▶ _WHAT IS NEEDED_
Only the lines with the string "Personal" are needed; return each of them from the entries below.

---------- STUDY MATERIAL ----------

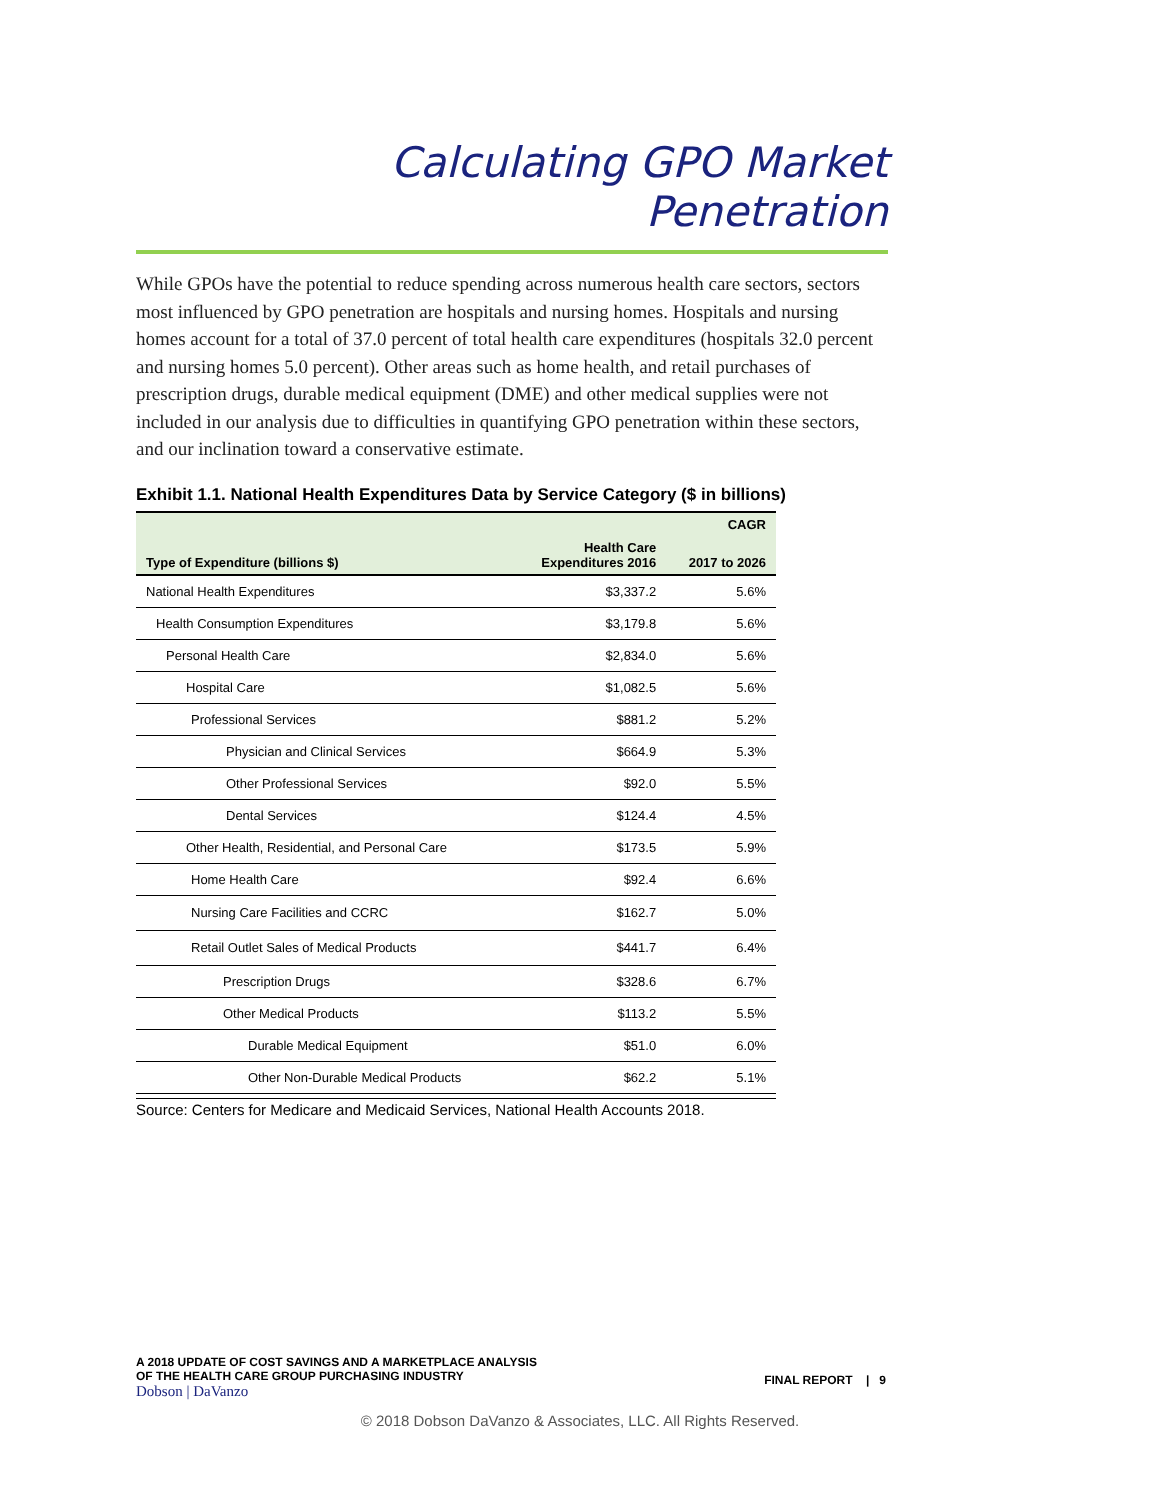Calculating GPO Market Penetration
While GPOs have the potential to reduce spending across numerous health care sectors, sectors most influenced by GPO penetration are hospitals and nursing homes. Hospitals and nursing homes account for a total of 37.0 percent of total health care expenditures (hospitals 32.0 percent and nursing homes 5.0 percent). Other areas such as home health, and retail purchases of prescription drugs, durable medical equipment (DME) and other medical supplies were not included in our analysis due to difficulties in quantifying GPO penetration within these sectors, and our inclination toward a conservative estimate.
Exhibit 1.1. National Health Expenditures Data by Service Category ($ in billions)
| | | CAGR |
| --- | --- | --- |
| Type of Expenditure (billions $) | Health Care Expenditures 2016 | 2017 to 2026 |
| National Health Expenditures | $3,337.2 | 5.6% |
| Health Consumption Expenditures | $3,179.8 | 5.6% |
| Personal Health Care | $2,834.0 | 5.6% |
| Hospital Care | $1,082.5 | 5.6% |
| Professional Services | $881.2 | 5.2% |
| Physician and Clinical Services | $664.9 | 5.3% |
| Other Professional Services | $92.0 | 5.5% |
| Dental Services | $124.4 | 4.5% |
| Other Health, Residential, and Personal Care | $173.5 | 5.9% |
| Home Health Care | $92.4 | 6.6% |
| Nursing Care Facilities and CCRC | $162.7 | 5.0% |
| Retail Outlet Sales of Medical Products | $441.7 | 6.4% |
| Prescription Drugs | $328.6 | 6.7% |
| Other Medical Products | $113.2 | 5.5% |
| Durable Medical Equipment | $51.0 | 6.0% |
| Other Non-Durable Medical Products | $62.2 | 5.1% |
Source: Centers for Medicare and Medicaid Services, National Health Accounts 2018.
A 2018 UPDATE OF COST SAVINGS AND A MARKETPLACE ANALYSIS
OF THE HEALTH CARE GROUP PURCHASING INDUSTRY
Dobson | DaVanzo
FINAL REPORT | 9
© 2018 Dobson DaVanzo & Associates, LLC. All Rights Reserved.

----------

▶ _EXPECTED ANSWER_
| Personal Health Care | $2,834.0 | 5.6% |
| Other Health, Residential, and Personal Care | $173.5 | 5.9% |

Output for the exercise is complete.